Problem statement: Please repeat the line that has "157 60 3.63" and all lines after it, exactly as they appear, through the end of the entries.
*** Source material Section Begins ***
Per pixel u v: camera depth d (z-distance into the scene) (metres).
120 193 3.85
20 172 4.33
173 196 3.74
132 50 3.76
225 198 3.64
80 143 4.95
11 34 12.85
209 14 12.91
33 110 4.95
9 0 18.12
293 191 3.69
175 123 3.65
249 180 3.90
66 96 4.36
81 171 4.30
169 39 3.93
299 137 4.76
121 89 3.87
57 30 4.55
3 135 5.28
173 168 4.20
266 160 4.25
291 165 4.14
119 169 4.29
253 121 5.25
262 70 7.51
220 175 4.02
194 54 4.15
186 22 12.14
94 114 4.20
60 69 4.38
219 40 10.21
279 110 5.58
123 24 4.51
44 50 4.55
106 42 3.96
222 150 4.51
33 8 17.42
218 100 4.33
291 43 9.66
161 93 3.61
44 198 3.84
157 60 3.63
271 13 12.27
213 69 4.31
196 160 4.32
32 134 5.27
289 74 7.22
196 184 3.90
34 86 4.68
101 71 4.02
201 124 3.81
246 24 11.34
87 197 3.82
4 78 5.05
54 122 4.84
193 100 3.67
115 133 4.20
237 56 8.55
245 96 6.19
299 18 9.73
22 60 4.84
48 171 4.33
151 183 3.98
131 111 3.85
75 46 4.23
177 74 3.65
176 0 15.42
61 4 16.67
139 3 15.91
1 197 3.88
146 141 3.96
*** Source material Section Ends ***
Exercise result:
157 60 3.63
271 13 12.27
213 69 4.31
196 160 4.32
32 134 5.27
289 74 7.22
196 184 3.90
34 86 4.68
101 71 4.02
201 124 3.81
246 24 11.34
87 197 3.82
4 78 5.05
54 122 4.84
193 100 3.67
115 133 4.20
237 56 8.55
245 96 6.19
299 18 9.73
22 60 4.84
48 171 4.33
151 183 3.98
131 111 3.85
75 46 4.23
177 74 3.65
176 0 15.42
61 4 16.67
139 3 15.91
1 197 3.88
146 141 3.96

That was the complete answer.